> _Trecho original_:
>>>>

Fapesp cria Nuplitec para apoiar inventos e licenciamentos

00A FAPESP está implantando o Núcleo de Patenteamento e Licenciamento de Tecnologia (Nuplitec) para a proteção da propriedade intelectual dos inventos resultantes de projetos por ela financiados e, sobretudo, para o seu respectivo licenciamento. “A patente é a forma mais definitiva de proteção da propriedade intelectual, mas, em si, ela é um item de despesa. O que importa é o licenciamento e o direito de uso”, enfatiza José Fernando Perez, diretor científico da Fundação.

O Nuplitec vai conferir ao patenteamento o caráter de um negócio, buscando ativamente o mercado para o invento. “A patente e o licenciamento serão processos simultâneos”, explica Perez. O Núcleo será mobilizado tão logo o pesquisador e o assessor da Fundação responsável pelo acompanhamento do projeto considerem que o invento é original e tem potencial de mercado. A Fapesp distribuirá aos pesquisadores um roteiro de avaliação do projeto, com o objetivo de apoiar a decisão dos interessados de patentear um invento. O questionário inclui perguntas relativas à viabilidade técnica, maturidade do projeto, potencial de mercado, necessidade de protótipo, custos e controle do uso da patente.

Para confirmar a originalidade de seu projeto, os pesquisadores poderão consultar o Derwent, do Institut for Scientific Information, (dii.derwent.com) um dos maiores bancos de patentes do mundo, disponível desde dezembro para as universidades e instituições de pesquisas paulistas. Esse banco de dados também estará acessível às empresas que participam dos programas Inovação Tecnológica em Pequenas Empresas (PIPE) e Parceria para Inovação Tecnológica (PITE). As informações sobre patentes já registradas podem ainda ser obtidas no banco de dados do Escritório de Patentes e Marcas dos Estados Unidos (USPTO), da IBM ou nos arquivos do Instituto Nacional de Propriedade Industrial (INPI), que reúnem mais de 20 milhões de documentos sobre patentes concedidas desde 1920, ainda não disponíveis em meio eletrônico.

Os quesitos originalidade e potencial de mercado serão confirmados pela Coordenação de Tecnologia, responsável pelo gerenciamento do Nuplitec, e assessores ad hoc . “Se os pareceres forem favoráveis, o Núcleo auxiliará os inventores a redigir o relatório e fará o depósito de patente no Brasil, por meio do INPI e/ou uma patente provisória no exterior, para assegurar o registro”, diz Edgar Dutra Zanotto, coordenador-adjunto da diretoria científica da Fundação. A FAPESP está formalizando convênio com o INPI para facilitar o registro de patentes.

<<<<

> _O que fazer_: Reproduza sem mudar nada tudo o que vai de "00A FAPESP está" até "científico da Fundação." no texto sobre o Nuplitec.

> _Dados fornecidos_:

>>>>

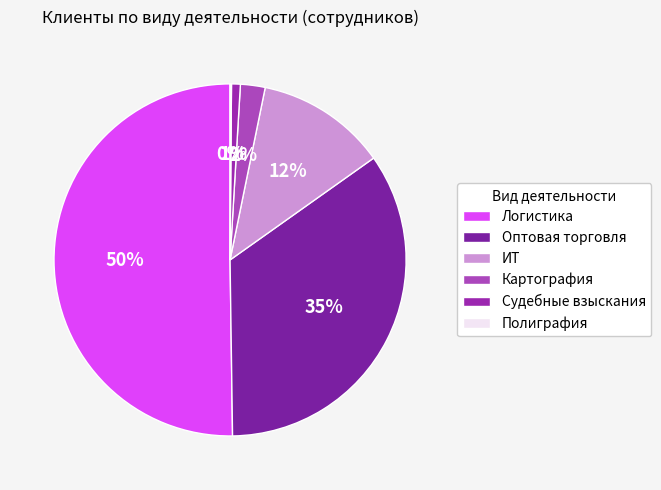

Is there a majority slice in this chart?

Yes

<<<<

> _Sua resposta_:
00A FAPESP está implantando o Núcleo de Patenteamento e Licenciamento de Tecnologia (Nuplitec) para a proteção da propriedade intelectual dos inventos resultantes de projetos por ela financiados e, sobretudo, para o seu respectivo licenciamento. “A patente é a forma mais definitiva de proteção da propriedade intelectual, mas, em si, ela é um item de despesa. O que importa é o licenciamento e o direito de uso”, enfatiza José Fernando Perez, diretor científico da Fundação.